Merge Join: Sort both sides, then merge. Great when both sides are already sorted (or there are sorted indexes). CPU-efficient but needs sorted input.

-- Which join strategies are enabled
SHOW enable_nestloop;
SHOW enable_hashjoin;
SHOW enable_mergejoin;

When the Planner Picks Wrong

Classic case: the planner chooses a nested loop when a hash join would be much faster, because it underestimated the inner side's cardinality.

EXPLAIN (ANALYZE, BUFFERS)
SELECT u.name, COUNT(o.id)
FROM users u
JOIN orders o ON o.user_id = u.id
WHERE u.signup_date > '2025-01-01'
GROUP BY u.id;

If you see:

Nested Loop (actual rows=500000, loops=1)
  -> Seq Scan on users (actual rows=50000)
  -> Index Scan on orders ... (actual rows=10 loops=50000)

The nested loop is doing 50,000 index scans. A hash join would have done this in one pass. The planner chose nested loop because it thought users would return far fewer rows.

Force a different strategy temporarily to test:

SET enable_nestloop = off;
-- Re-run your query and compare plans

Don't leave this set globally. Use it to understand what the planner would do with a different strategy, then figure out why it prefers the wrong one (usually a stats issue).

Multi-Column Statistics

The planner assumes column values are independent. But real data often isn't — city and state are correlated, product_type and price_range might be correlated.

-- Create extended statistics for correlated columns
CREATE STATISTICS stat_city_state ON city, state FROM addresses;
ANALYZE addresses;

-- Check what extended statistics were created
SELECT * FROM pg_statistic_ext;

This tells the planner "these columns are correlated, here's how much." Without this, estimates like WHERE city = 'Austin' AND state = 'TX' might assume independence and badly underestimate the actual result size.

When to Override the Planner

Honestly, most of the time when you think the planner is wrong, you should instead:

  1. Make sure statistics are current (ANALYZE the table)
  2. Check if statistics_target should be increased
  3. Check if random_page_cost is appropriate for your storage
  4. Consider adding extended statistics for correlated columns

The nuclear option — hints via pg_hint_plan extension — lets you force specific join orders, scan types, and join strategies.
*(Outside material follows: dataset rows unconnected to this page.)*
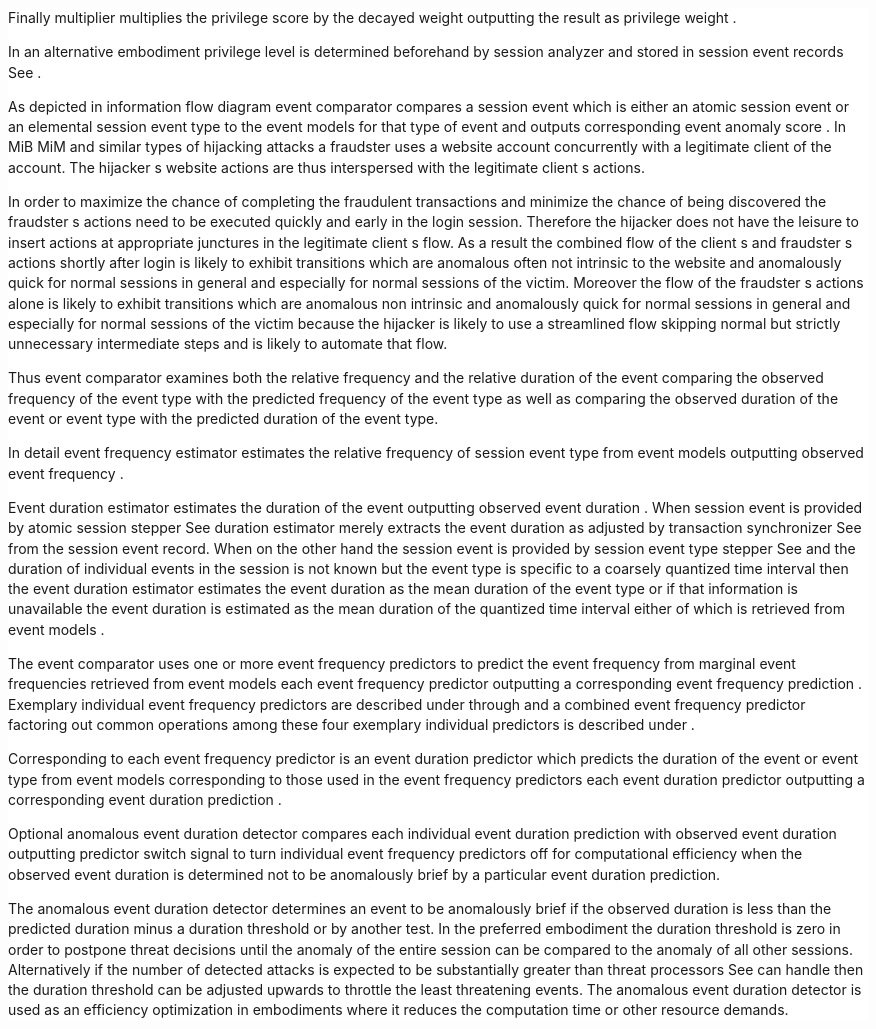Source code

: Finally multiplier multiplies the privilege score by the decayed weight outputting the result as privilege weight .

In an alternative embodiment privilege level is determined beforehand by session analyzer and stored in session event records See .

As depicted in information flow diagram event comparator compares a session event which is either an atomic session event or an elemental session event type to the event models for that type of event and outputs corresponding event anomaly score . In MiB MiM and similar types of hijacking attacks a fraudster uses a website account concurrently with a legitimate client of the account. The hijacker s website actions are thus interspersed with the legitimate client s actions.

In order to maximize the chance of completing the fraudulent transactions and minimize the chance of being discovered the fraudster s actions need to be executed quickly and early in the login session. Therefore the hijacker does not have the leisure to insert actions at appropriate junctures in the legitimate client s flow. As a result the combined flow of the client s and fraudster s actions shortly after login is likely to exhibit transitions which are anomalous often not intrinsic to the website and anomalously quick for normal sessions in general and especially for normal sessions of the victim. Moreover the flow of the fraudster s actions alone is likely to exhibit transitions which are anomalous non intrinsic and anomalously quick for normal sessions in general and especially for normal sessions of the victim because the hijacker is likely to use a streamlined flow skipping normal but strictly unnecessary intermediate steps and is likely to automate that flow.

Thus event comparator examines both the relative frequency and the relative duration of the event comparing the observed frequency of the event type with the predicted frequency of the event type as well as comparing the observed duration of the event or event type with the predicted duration of the event type.

In detail event frequency estimator estimates the relative frequency of session event type from event models outputting observed event frequency .

Event duration estimator estimates the duration of the event outputting observed event duration . When session event is provided by atomic session stepper See duration estimator merely extracts the event duration as adjusted by transaction synchronizer See from the session event record. When on the other hand the session event is provided by session event type stepper See and the duration of individual events in the session is not known but the event type is specific to a coarsely quantized time interval then the event duration estimator estimates the event duration as the mean duration of the event type or if that information is unavailable the event duration is estimated as the mean duration of the quantized time interval either of which is retrieved from event models .

The event comparator uses one or more event frequency predictors to predict the event frequency from marginal event frequencies retrieved from event models each event frequency predictor outputting a corresponding event frequency prediction . Exemplary individual event frequency predictors are described under through and a combined event frequency predictor factoring out common operations among these four exemplary individual predictors is described under .

Corresponding to each event frequency predictor is an event duration predictor which predicts the duration of the event or event type from event models corresponding to those used in the event frequency predictors each event duration predictor outputting a corresponding event duration prediction .

Optional anomalous event duration detector compares each individual event duration prediction with observed event duration outputting predictor switch signal to turn individual event frequency predictors off for computational efficiency when the observed event duration is determined not to be anomalously brief by a particular event duration prediction.

The anomalous event duration detector determines an event to be anomalously brief if the observed duration is less than the predicted duration minus a duration threshold or by another test. In the preferred embodiment the duration threshold is zero in order to postpone threat decisions until the anomaly of the entire session can be compared to the anomaly of all other sessions. Alternatively if the number of detected attacks is expected to be substantially greater than threat processors See can handle then the duration threshold can be adjusted upwards to throttle the least threatening events. The anomalous event duration detector is used as an efficiency optimization in embodiments where it reduces the computation time or other resource demands.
I use it rarely, only when I've exhausted other options and have a specific query that the planner consistently gets wrong.
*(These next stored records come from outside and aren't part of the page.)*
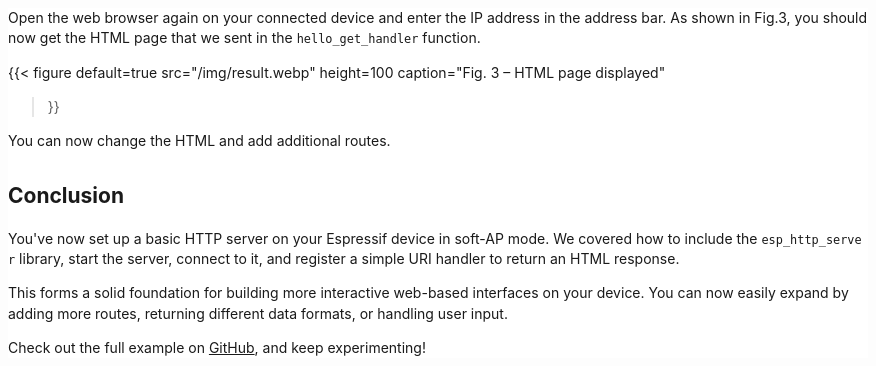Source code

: Open the web browser again on your connected device and enter the IP address in the address bar. As shown in Fig.3, you should now get the HTML page that we sent in the `hello_get_handler` function.

{{< figure
default=true
src="/img/result.webp"
height=100
caption="Fig. 3 – HTML page displayed"
 >}}

You can now change the HTML and add additional routes.

## Conclusion

You've now set up a basic HTTP server on your Espressif device in soft-AP mode. We covered how to include the `esp_http_server` library, start the server, connect to it, and register a simple URI handler to return an HTML response.

This forms a solid foundation for building more interactive web-based interfaces on your device. You can now easily expand by adding more routes, returning different data formats, or handling user input.

Check out the full example on [GitHub](https://github.com/FBEZ-docs-and-templates/devrel-tutorials-code/tree/main/tutorial-http-server), and keep experimenting!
-- With pg_hint_plan installed
/*+ HashJoin(orders users) SeqScan(users) */
SELECT u.name, COUNT(o.id)
FROM users u JOIN orders o ON o.user_id = u.id
WHERE u.signup_date > '2025-01-01'
GROUP BY u.id;

Practical Debugging

-- Compare estimated vs actual rows at each node
EXPLAIN (ANALYZE, BUFFERS, FORMAT JSON)
SELECT ...;

-- Look for large discrepancies:
-- estimated rows: 150, actual rows: 87432 → stats problem
-- estimated cost: 123, actual: 45000ms → something unexpected (locks? bloat?)

The combination of MonPG's query monitoring and periodic ANALYZE on high-traffic tables is usually enough to keep the planner working well. When it's not, you have the tools above to diagnose exactly what went wrong.